Back to the books I took with me. The Vanishing Act of Esme Lennox by Maggie O'Farrell. I so enjoyed this book, the switch between past and present worked so well. I loved the Edinburgh setting as that's where I went to university. It was interesting as all of my family except for me have worked in mental health at some point and it's an awful truth that so many women were institutionalised in the early 1900's just for being strong willed, different or having relationships out of wedlock. This book is pacey and gripping with a surprisingly strong twist at the end.

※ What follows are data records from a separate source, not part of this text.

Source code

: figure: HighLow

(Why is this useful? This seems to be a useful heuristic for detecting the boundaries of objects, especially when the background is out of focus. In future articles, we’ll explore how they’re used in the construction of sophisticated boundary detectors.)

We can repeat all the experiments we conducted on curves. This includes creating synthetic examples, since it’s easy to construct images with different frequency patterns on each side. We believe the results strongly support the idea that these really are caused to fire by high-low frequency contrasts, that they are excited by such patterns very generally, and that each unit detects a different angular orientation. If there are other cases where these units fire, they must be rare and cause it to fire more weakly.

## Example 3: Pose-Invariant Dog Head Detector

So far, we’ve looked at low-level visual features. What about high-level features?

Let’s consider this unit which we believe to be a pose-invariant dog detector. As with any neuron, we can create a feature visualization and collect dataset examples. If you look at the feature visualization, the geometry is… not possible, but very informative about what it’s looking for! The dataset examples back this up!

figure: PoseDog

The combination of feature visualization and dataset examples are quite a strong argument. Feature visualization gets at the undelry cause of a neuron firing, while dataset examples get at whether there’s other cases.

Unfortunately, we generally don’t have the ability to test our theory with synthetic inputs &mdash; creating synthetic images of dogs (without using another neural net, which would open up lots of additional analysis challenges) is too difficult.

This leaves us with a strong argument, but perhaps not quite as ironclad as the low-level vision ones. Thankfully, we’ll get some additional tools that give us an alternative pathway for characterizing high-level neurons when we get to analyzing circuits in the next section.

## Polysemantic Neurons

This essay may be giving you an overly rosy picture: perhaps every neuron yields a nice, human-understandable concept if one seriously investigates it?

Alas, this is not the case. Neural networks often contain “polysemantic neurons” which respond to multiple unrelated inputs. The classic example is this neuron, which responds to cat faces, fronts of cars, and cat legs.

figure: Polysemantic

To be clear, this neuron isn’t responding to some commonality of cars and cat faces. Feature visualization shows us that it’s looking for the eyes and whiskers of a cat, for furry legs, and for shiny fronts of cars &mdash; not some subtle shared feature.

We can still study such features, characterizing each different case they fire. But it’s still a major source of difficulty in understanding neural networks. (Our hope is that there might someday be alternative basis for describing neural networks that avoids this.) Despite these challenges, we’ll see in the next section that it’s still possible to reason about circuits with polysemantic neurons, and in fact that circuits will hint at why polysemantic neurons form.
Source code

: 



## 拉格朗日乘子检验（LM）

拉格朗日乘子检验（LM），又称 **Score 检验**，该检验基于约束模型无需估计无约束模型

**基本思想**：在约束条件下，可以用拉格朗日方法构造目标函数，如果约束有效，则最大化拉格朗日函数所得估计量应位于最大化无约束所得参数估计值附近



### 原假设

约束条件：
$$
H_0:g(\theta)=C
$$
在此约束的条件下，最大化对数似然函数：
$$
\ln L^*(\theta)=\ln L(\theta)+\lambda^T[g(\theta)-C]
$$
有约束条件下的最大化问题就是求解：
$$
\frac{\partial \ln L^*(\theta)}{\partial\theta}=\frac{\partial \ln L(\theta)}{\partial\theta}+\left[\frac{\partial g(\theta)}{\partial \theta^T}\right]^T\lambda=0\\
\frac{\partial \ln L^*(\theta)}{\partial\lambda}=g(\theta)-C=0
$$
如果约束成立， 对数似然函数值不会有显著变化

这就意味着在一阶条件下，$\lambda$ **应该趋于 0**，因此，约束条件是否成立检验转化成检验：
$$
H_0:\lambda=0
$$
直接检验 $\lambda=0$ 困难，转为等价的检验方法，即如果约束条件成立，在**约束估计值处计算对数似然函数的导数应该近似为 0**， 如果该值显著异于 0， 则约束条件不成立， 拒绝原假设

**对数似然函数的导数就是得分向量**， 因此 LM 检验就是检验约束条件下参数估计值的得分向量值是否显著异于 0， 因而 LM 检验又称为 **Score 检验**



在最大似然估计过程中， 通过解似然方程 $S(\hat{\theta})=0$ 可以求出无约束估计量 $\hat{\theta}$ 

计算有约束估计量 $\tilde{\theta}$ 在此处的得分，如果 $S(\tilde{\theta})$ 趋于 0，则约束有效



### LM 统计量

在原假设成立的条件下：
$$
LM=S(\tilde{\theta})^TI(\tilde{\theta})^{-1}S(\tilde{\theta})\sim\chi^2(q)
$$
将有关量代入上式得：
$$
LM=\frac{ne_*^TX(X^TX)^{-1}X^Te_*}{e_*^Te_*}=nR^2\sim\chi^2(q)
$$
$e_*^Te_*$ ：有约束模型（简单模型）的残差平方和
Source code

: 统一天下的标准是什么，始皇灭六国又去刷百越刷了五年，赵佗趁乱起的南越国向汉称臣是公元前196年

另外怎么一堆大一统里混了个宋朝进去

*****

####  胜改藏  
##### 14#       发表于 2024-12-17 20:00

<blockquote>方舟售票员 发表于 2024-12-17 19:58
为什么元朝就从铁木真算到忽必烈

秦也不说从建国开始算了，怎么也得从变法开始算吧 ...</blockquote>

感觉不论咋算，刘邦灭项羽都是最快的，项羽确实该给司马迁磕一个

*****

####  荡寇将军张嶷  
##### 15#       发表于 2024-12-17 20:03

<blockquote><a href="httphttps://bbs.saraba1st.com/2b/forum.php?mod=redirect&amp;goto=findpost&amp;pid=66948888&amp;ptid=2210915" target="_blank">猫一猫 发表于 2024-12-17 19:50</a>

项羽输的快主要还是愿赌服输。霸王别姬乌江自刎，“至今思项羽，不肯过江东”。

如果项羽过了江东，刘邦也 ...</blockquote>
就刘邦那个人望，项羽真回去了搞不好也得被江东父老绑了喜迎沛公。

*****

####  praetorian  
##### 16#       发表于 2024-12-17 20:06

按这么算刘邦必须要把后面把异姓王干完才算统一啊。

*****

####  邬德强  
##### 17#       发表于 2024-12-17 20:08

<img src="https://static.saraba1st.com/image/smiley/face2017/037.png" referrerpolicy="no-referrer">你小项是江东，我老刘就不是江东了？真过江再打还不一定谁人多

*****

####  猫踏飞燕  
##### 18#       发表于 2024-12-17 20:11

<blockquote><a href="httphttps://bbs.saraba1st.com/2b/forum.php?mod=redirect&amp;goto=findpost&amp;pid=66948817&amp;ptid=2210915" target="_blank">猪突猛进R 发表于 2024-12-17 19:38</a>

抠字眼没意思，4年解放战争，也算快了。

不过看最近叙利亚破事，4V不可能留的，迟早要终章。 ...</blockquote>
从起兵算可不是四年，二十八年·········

What books are on your holiday reading list for this summer?

Sunday, June 17, 2007

Father's Day

My lovely girl and beautiful boy on Father's Day. I love you both.

The view from above

Sometimes friends who don't live in London ask me how we cope with living here and having a baby. It's true that there are obvious downsides, but a completely new London has opened up to us since Olive arrived. Neighbours who pre-O maybe gave me a cursory nod on the way to and from work now stop and ask how we are, they know our names and we know theirs. We talk! Before I became a mother I was more used to not making eye contact on the tube. We have made so many new friends since we became parents and actually feel a part of our local community.

We are discovering this new London on foot. This is my view from above. My sweet curly haired beautiful Olive. I love the way she leans forward to take in her view. Now she is older she often twists around and gives me her wonderful wrinkly nose grin. She loves her London life and she is helping me love mine even more.